CEE professor Arif Masud has been awarded 1.5 M node hours by the National Science Foundation (NSF) to develop tools for coupling different types of models vital to big-picture climate modeling. With this NSF provided computational resource, Masud and his team hope to improve methods for hurricane prediction.
Current Earth system models incorporate a variety of different phenomena at a variety of different scales. To ensure the highest possible accuracy from such complex systems, most models use a multiscale procedure called “nesting” in which a telescopic hierarchy is implemented to coordinate how different models interact at their respective scales.

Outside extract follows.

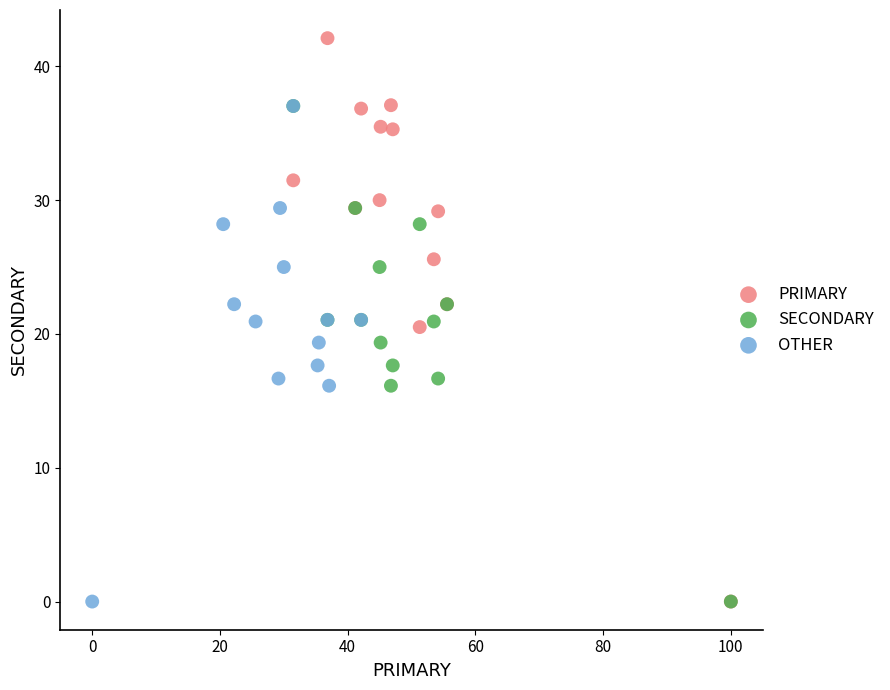

Which series contains the highest Y value?

PRIMARY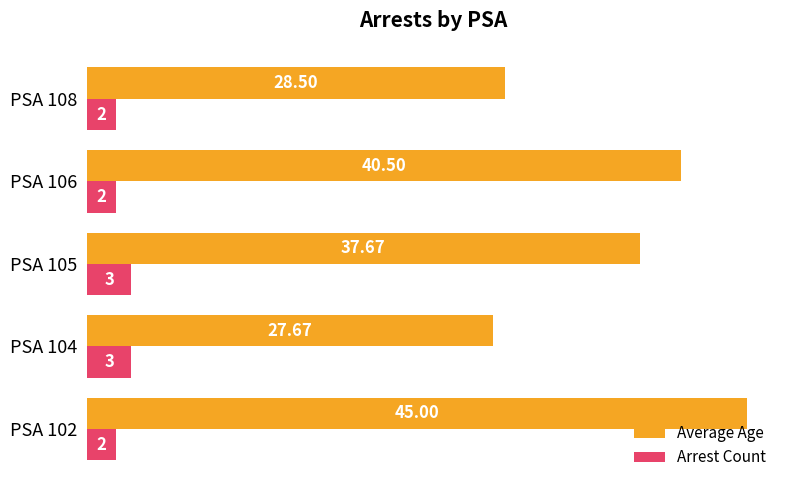

What is the sum of all Arrest Count values?

12.0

Despite the success of these models in producing detailed outputs, they lack sound mathematical footings to merge global and local models that account for different variables and different resolutions. To address this issue, Masud and his students have developed a new computational approach called the Variational Multiscale Discontinuous Galerkin (VMDG) method. Unlike nesting, VMDG provides a unified framework capable of integrating mathematical models that differ in established variables and resolutions.

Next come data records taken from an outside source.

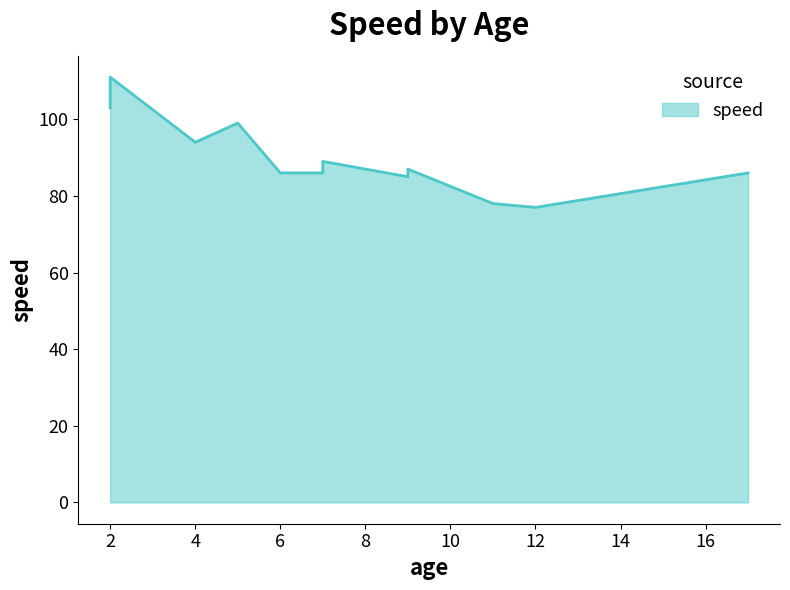

How many data points are above 87?

5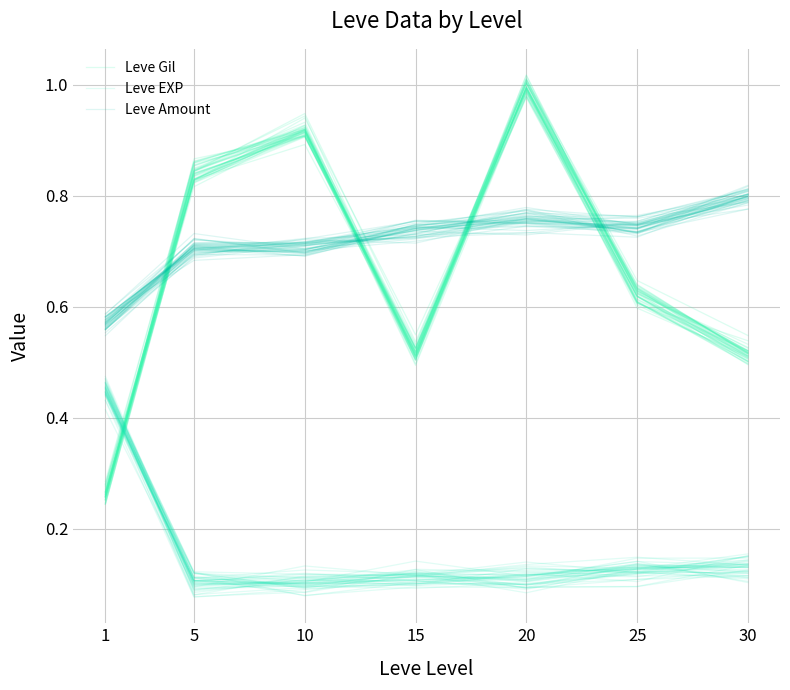

What is the spread (max minus min) of values at 1?

0.3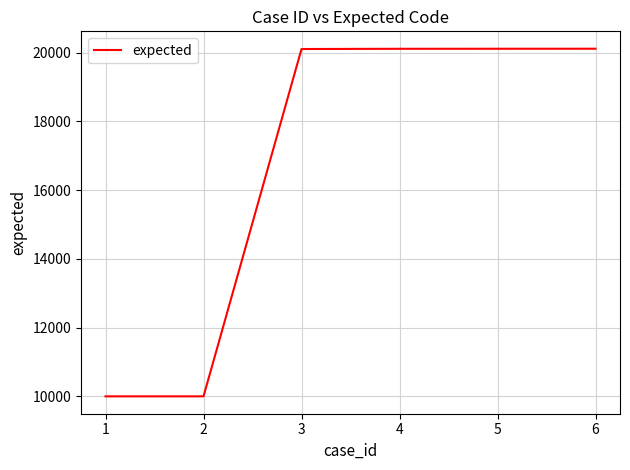

Is it true that the value at 5 is 28954?

False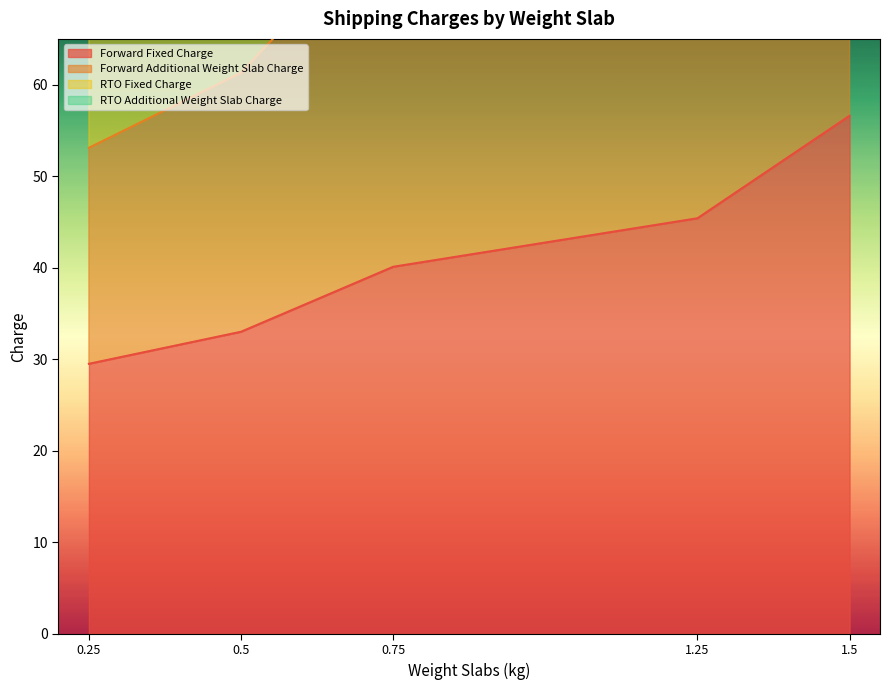

Which series changed the most between 0.75 and 1.25?

Forward Additional Weight Slab Charge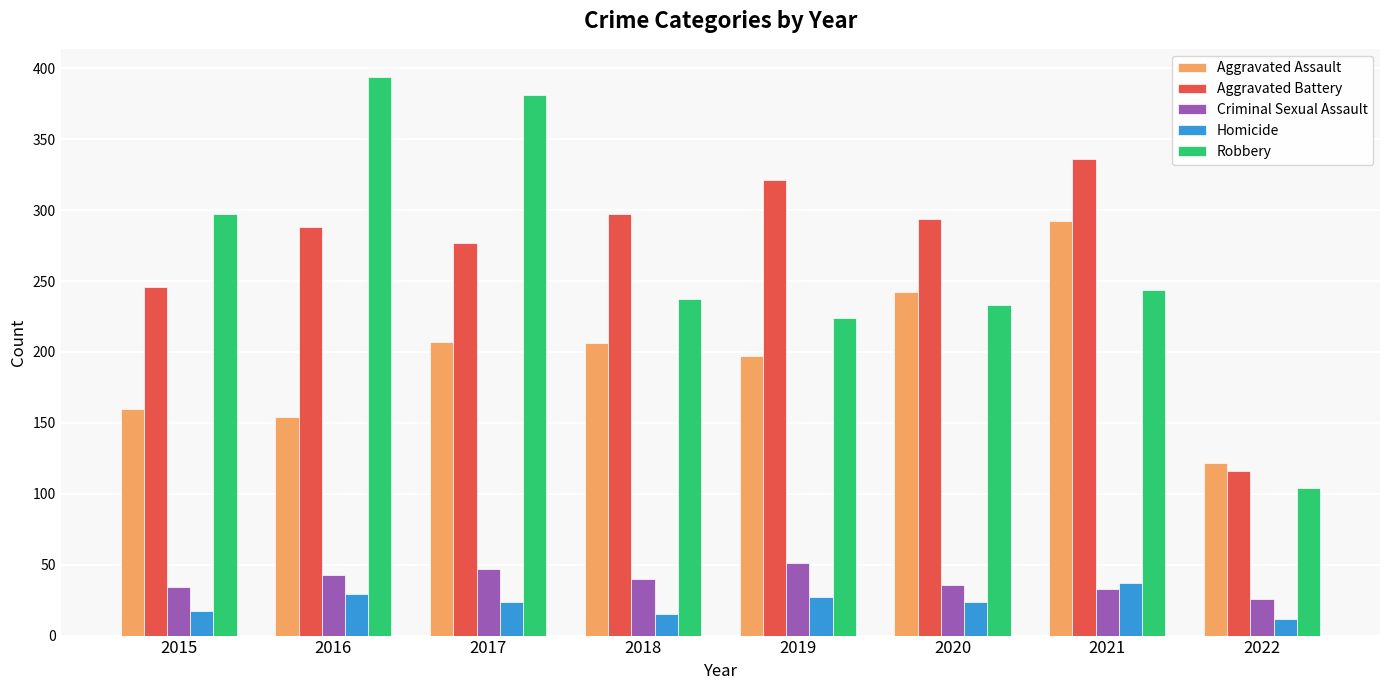

What is the difference between the maximum and second lowest values in the Criminal Sexual Assault series?

18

With the 1.5M node hours provided by NSF -Division of Mathematical Sciences in conjunction with the National Center for Supercomputing Applications (NCSA), Masud and his team will continue to develop VMDG’s ability to couple disparate models, with a focus on improving hurricane prediction.

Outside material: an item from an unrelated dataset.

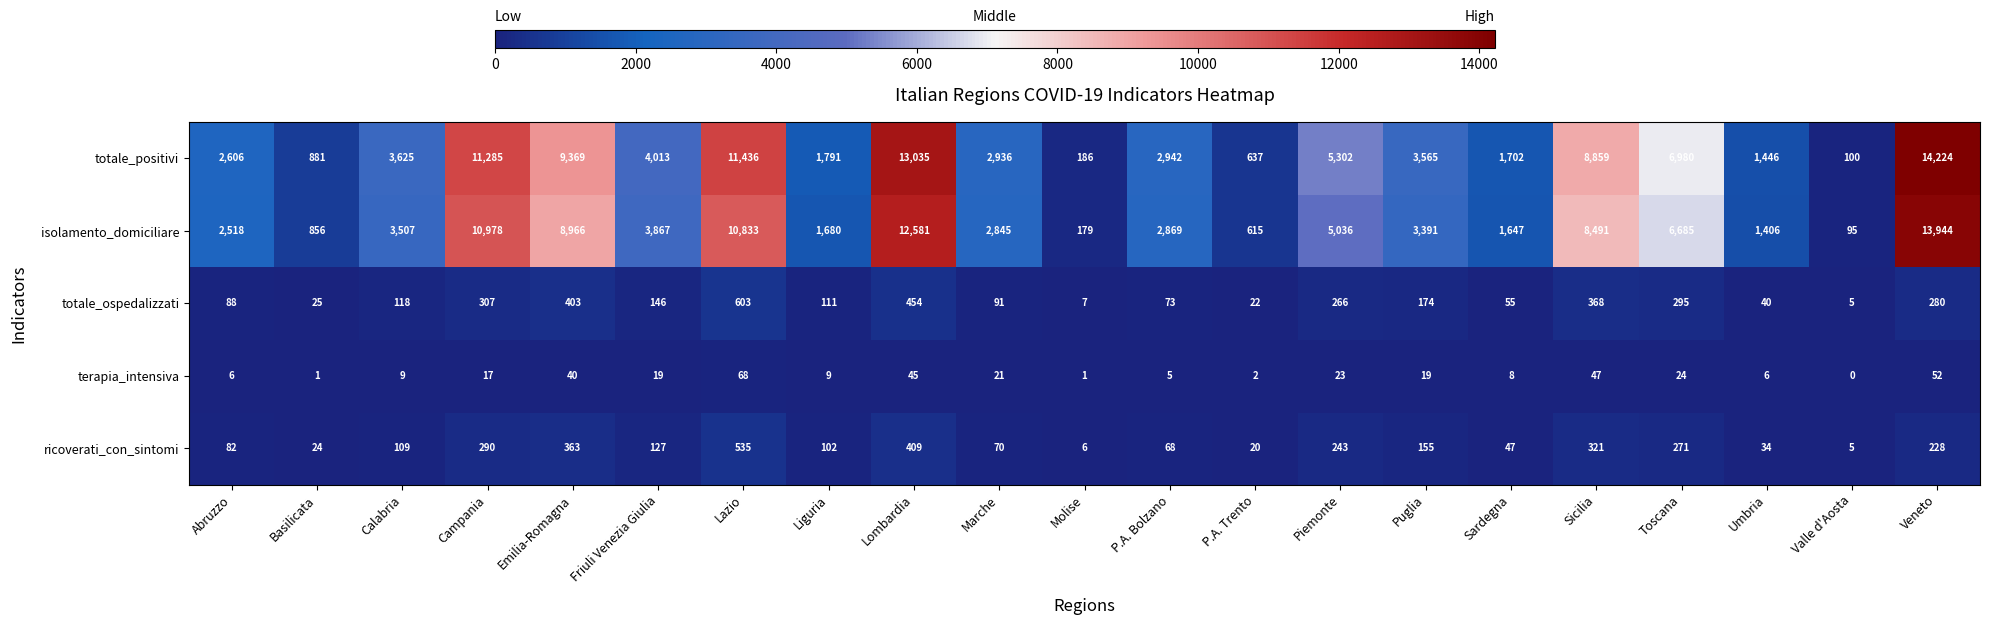

Where does the totale_positivi series first go above 3565?

Calabria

Hurricanes form locally but are strongly influenced by global atmospheric dynamics. Changes to global convective trends have shown to impact localized heating patterns, increasing the intensity and frequency of high turbulent weather events like hurricanes. Thus, the tools in development in Masud’s lab become vitally important for the future of using local and global information to predict extreme climate events.
This ongoing research is funded by Sandia National Laboratories.